There is however something much more pressing for me, both a Muslim as well as an academic who did actually study the Arab world and Islam, not just someone who wrote down her traumatic experiences and got a seat in the conservative right wing Dutch party for it. Although Ali's experience with female genital mutilation (FGM)cannot be denied, her generalizing this as "an Islamic custom" is simply incorrect.
It has been pointed out so many times, I cannot understand how people still do not know this. FGM is a practice that dates back to Pharaonic times and it is until today the custom of all countries of the Nile Valley and then onwards into Africa. It can be found there among all peoples, regardless of their religion. In Egypt, the Copts believe just as firmly in the benefits of FGM as the Muslims.
But, if you would go looking for a woman who suffered FGM in Lebanon, Syria, Iraq, Jordan, Palestine and even the Gulf, you will have a hard time. It is not normal there, in fact, most people do not even know what it is.
This misconception is only one of the many Hirsi Ali sent into the world and popularized. Her knowledge of Islam is insufficient and biased. Her personal experience is tragic, if all of it is even true, because even that is subject to doubt, by the way. And this too can be considered very very negligent, because all other women who have come forward with their stories of FGM are now identified with her, even though they are obviously not media attention seekers.
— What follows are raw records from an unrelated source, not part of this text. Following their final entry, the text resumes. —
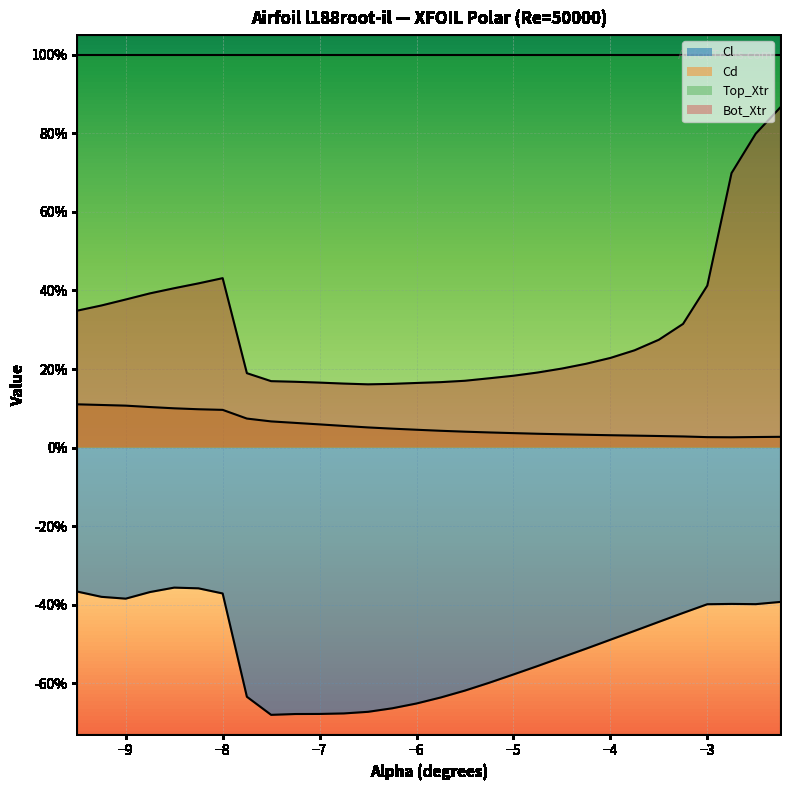

In Cl, how many points are lower than both neighbors (excluding endpoints)?

3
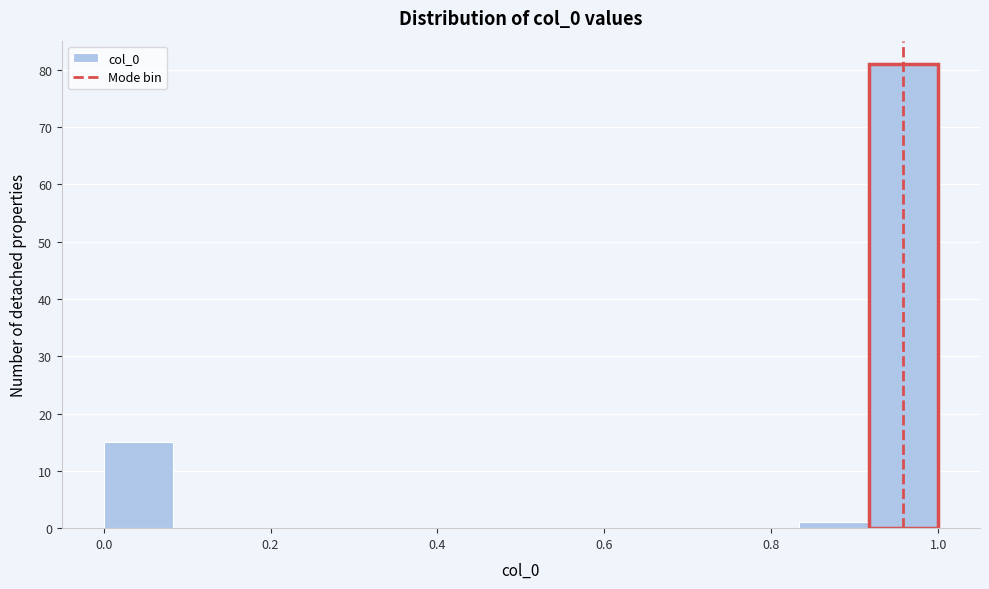

Reading left to right, transcribe this chart: for each bar, give the range it covers on the x-axis and its height. Neither the bar edges nor the heights are printed on the chart, so give them approximately, as read against the axes.

0.00 to 0.08: 15
0.08 to 0.16: 0
0.16 to 0.26: 0
0.26 to 0.34: 0
0.34 to 0.42: 0
0.42 to 0.50: 0
0.50 to 0.58: 0
0.58 to 0.66: 0
0.66 to 0.76: 0
0.76 to 0.84: 0
0.84 to 0.92: 1
0.92 to 1.00: 81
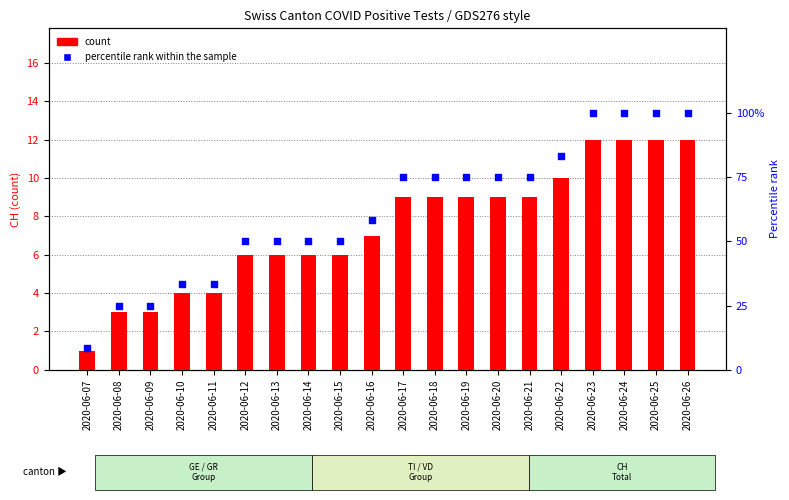

Which series has the largest total across all categories?

percentile rank within the sample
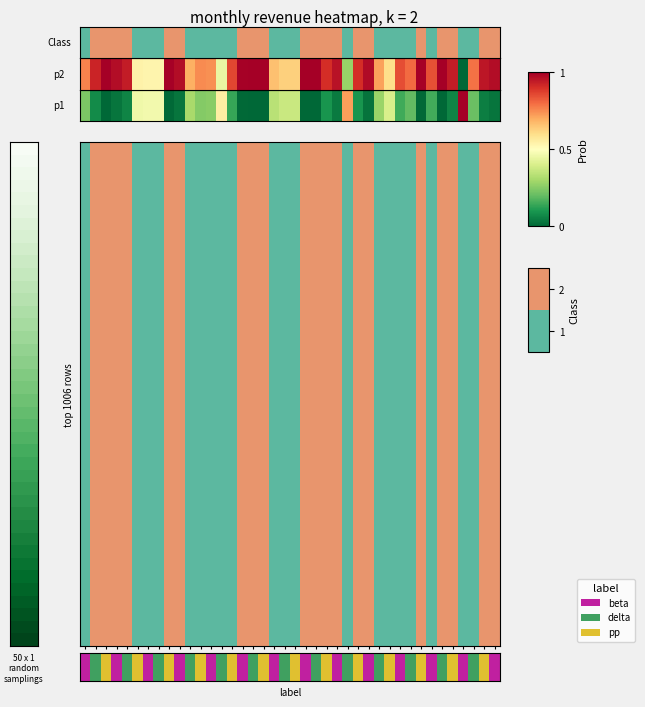

What is the difference between the maximum and minimum values?

2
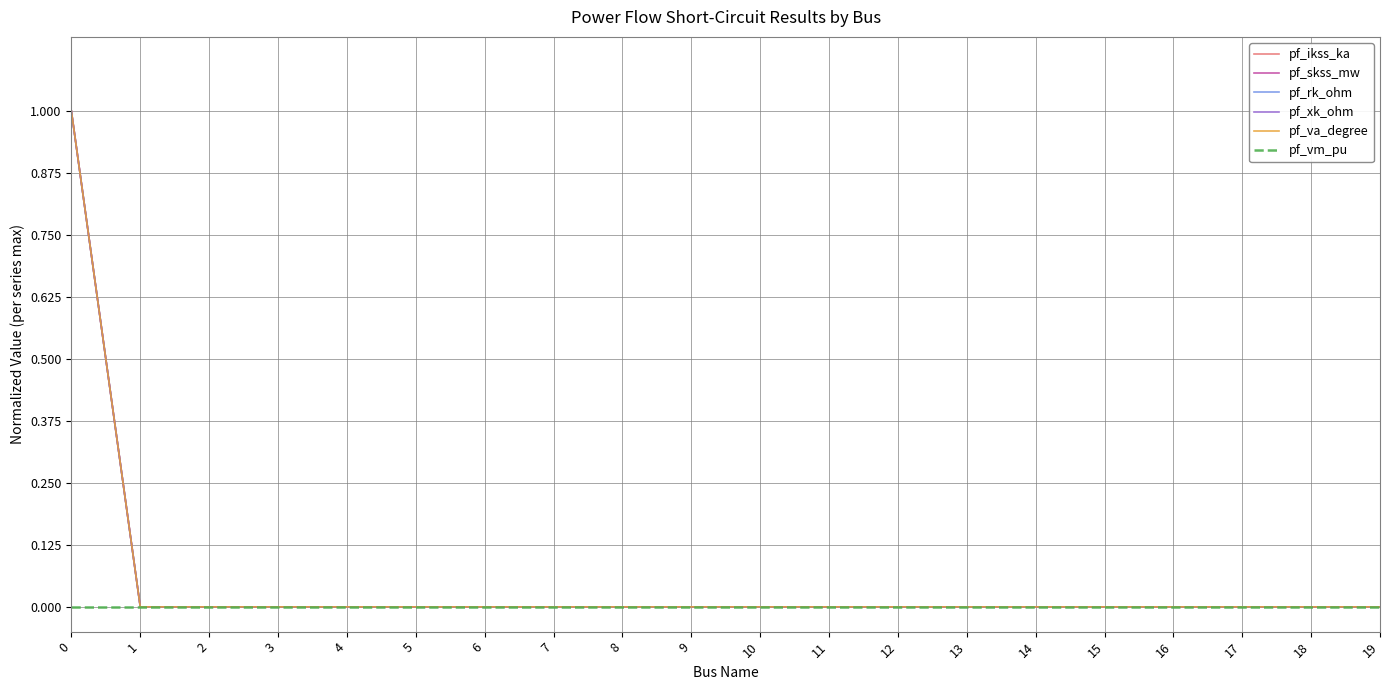

List the labels in order of pf_vm_pu value, smallest first.

0, 1, 2, 3, 4, 5, 6, 7, 8, 9, 10, 11, 12, 13, 14, 15, 16, 17, 18, 19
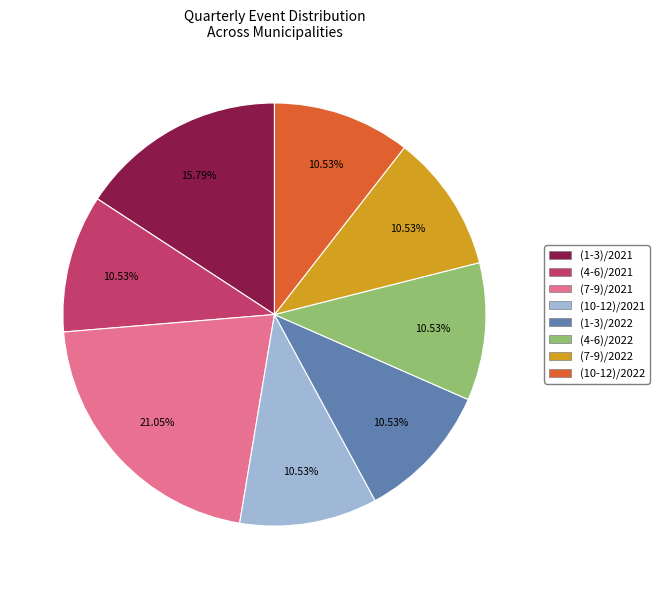

Is there a majority slice in this chart?

No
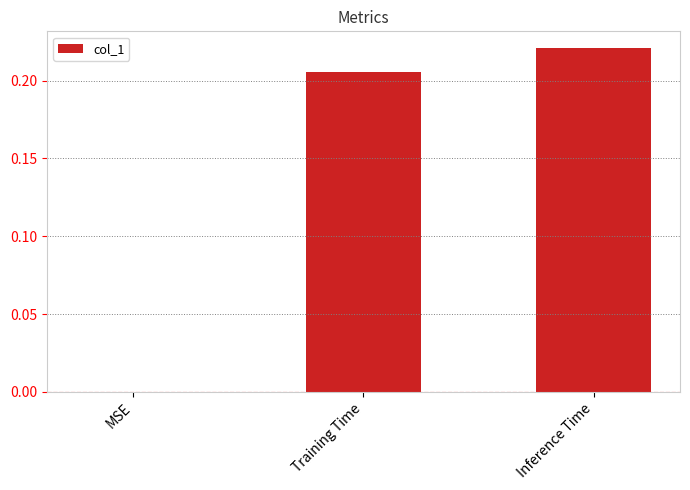

What is the sum of the values at Training Time and Inference Time?

0.4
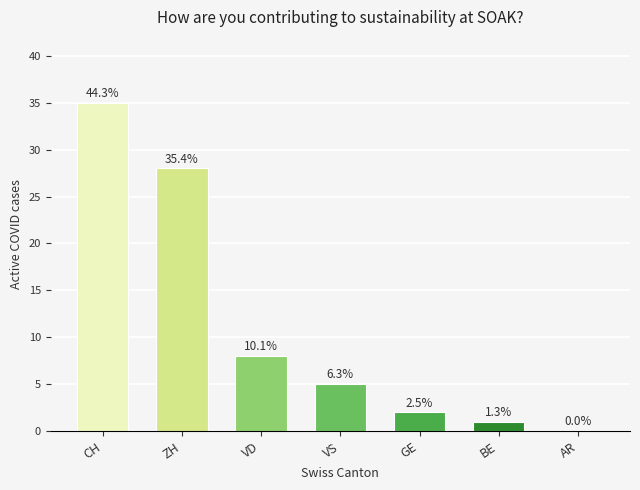

At which category does the chart reach its minimum across all series?

AR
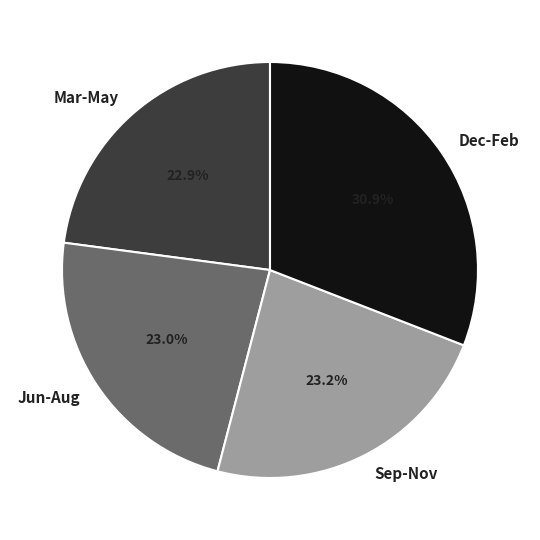

Which has a higher value, Dec-Feb or Jun-Aug?

Dec-Feb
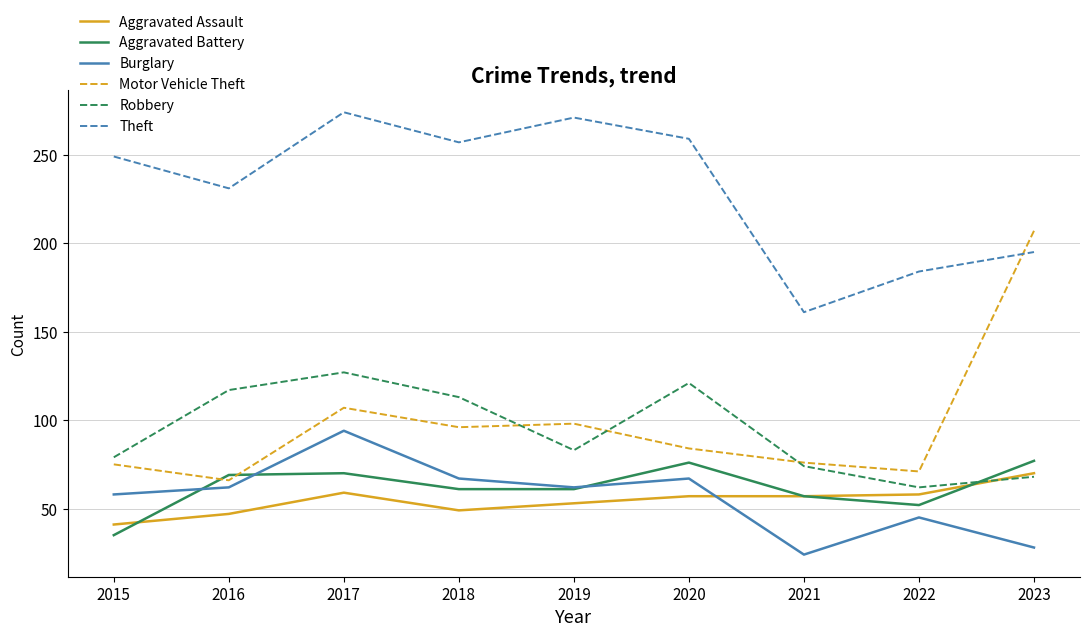

True or false: Theft has a value of 259 at 2020.

True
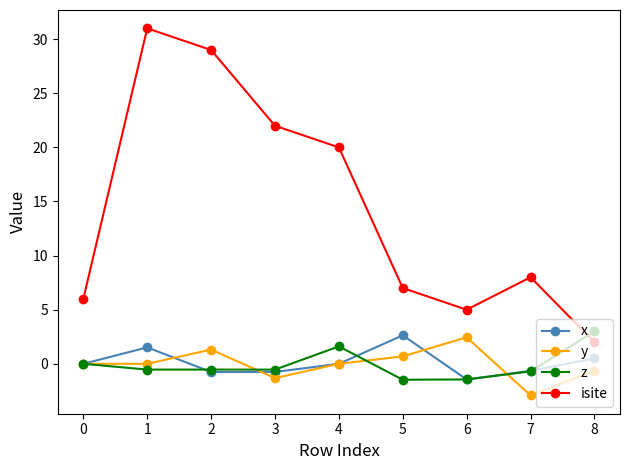

True or false: x has more than 1 points higher than both neighbors.

True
All and all, I would personally never recommend her works to anyone. But that's just my choice.

Nice blog, though, thumbs up.

Anonymous said...

This video is sick, and humanly would be in any religion and society. By taking one part of something obviously you can't understand the whole concept of a religion. If you took one paragraph of the bible, you couldn't undrstand it and you would judge it wrongfully. This video is saying that in islam beating the woman, raping the woman, and abuse is ok? Noway, it's not. Just like any place in the world, there are sick people.I feel sorry for people who actually believe in this.